# start of Reading text

Vector Functions (Part 1) Flashcards
If f is a vector function in the space, how do you get the domain of such a function?
By taking the intersection of the individual function components
What type of operations can we perform with vector functions?
Addition, subtraction, a real valued function times a vector one, dot product and cross product.
How is the limit, derivative or integral of a vector function performed?
They are performed component wise.
When is a vector function continuous?
When the limit evaluated at a given point is equal to the evaluation of the point in the function.
Limit of dot or cross product?
The limit of the dot and cross product of two functions would be the dot or cross product of then limits
How do you perform the derivative of a vector function?
You differentiate each component of the vector function.
How is the derivative of a vector function interpret?
It represent a vector called “the tangent vector” and it is parallel to the tangent line of the function at a given point.
With that said, using the tangent vector and a point on the curve, the tangent line at any point of the curve is described.
Most important rules of derivatives?
Derivative of addition and constant times a function are like in one variable.
Derivative of any type of product follow the product rule, meaning: Real valued function times a vector function, dot and cross product.
Finally, chain rule is also satisfied.
What happens if r(t) is differentiable and ||r(t)|| is constant?
Then r(t) and r’(t) are orthogonal
How is an integral performed with a vector function?
It is performed by applying the integral for each component of the vector function.
This also works for definite integrals
Theorems involving integrals?
Both fundamental theorems for calculus are satisfied.
How do we get the the arc length of a curve in the space in an interval [a, b]?
L = Integral from a to b of the norm of the tangent vector.
Where the tangent vector is just the derivative of the vector function
When is a curve said to be smooth?
A curve in the space is said to be smooth when its derivative is continuous and not null in a given interval
What is the arc length function in an interval [a, b]
It is a function s(t) that is gotten from the integral from a to a parameter t of the norm of the tangent vector of the vector function.
How do we obtain the a reparametrization of a function by arc-length?
By finding the arc-length function and composing the original vector function with the arc-length function.
This reparametrization is such that its norm is equal to 1.
What is the derivative of the arc-length function?
It is equal to the norm of the derivative of the original vector function. In other words, it is the norm of the tangent vector.
If a vector function is parametrized by arc-length, what type of vector function is it?
It is a unit vector.

# end of Reading text
# start of Recorded information

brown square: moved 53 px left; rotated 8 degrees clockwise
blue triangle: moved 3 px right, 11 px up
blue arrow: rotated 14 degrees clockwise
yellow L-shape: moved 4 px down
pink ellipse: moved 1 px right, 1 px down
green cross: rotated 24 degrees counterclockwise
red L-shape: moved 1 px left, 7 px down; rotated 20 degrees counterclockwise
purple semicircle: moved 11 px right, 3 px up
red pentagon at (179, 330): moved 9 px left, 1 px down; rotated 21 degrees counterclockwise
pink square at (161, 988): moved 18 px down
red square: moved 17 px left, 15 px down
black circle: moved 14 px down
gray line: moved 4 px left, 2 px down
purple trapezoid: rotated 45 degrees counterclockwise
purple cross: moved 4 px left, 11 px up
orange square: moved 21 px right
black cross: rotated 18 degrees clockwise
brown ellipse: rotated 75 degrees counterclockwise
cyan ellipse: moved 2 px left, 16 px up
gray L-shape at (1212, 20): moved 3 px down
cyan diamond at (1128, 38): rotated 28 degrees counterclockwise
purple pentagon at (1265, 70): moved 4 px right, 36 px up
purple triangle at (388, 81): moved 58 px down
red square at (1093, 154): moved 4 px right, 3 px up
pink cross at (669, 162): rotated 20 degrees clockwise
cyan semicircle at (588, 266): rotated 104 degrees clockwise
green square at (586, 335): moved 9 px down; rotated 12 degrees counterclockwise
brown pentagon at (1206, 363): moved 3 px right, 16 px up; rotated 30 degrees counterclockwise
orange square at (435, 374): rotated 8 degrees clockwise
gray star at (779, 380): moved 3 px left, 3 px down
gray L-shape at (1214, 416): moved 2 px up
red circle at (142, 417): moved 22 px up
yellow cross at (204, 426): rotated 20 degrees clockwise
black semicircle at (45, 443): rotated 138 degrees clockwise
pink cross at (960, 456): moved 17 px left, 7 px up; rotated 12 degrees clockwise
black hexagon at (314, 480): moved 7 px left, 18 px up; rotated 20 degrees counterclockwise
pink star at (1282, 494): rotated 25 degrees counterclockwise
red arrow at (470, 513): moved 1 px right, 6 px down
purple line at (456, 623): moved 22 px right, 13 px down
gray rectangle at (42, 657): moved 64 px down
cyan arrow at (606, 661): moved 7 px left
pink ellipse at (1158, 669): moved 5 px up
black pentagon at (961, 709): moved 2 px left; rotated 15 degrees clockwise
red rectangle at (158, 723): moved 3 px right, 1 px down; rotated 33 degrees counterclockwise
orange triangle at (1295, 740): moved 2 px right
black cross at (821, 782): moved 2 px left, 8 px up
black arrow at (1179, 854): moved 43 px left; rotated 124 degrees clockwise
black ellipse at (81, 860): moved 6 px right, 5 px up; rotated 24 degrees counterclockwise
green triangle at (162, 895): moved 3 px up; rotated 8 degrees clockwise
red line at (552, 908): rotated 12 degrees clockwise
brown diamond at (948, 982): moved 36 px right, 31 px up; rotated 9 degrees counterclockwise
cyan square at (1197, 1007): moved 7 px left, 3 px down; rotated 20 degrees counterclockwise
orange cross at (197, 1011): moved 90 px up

# end of Recorded information

* [Exercise task]:
Summarize the flashcards on vector functions in two sentences.

* [Reply]:
Limits, derivatives, and integrals of a vector function are computed component by component, and the domain is the intersection of the component domains. Derivatives follow familiar rules such as the product and chain rules, the derivative is the tangent vector, and the arc length over [a, b] is the integral of that tangent vector's norm.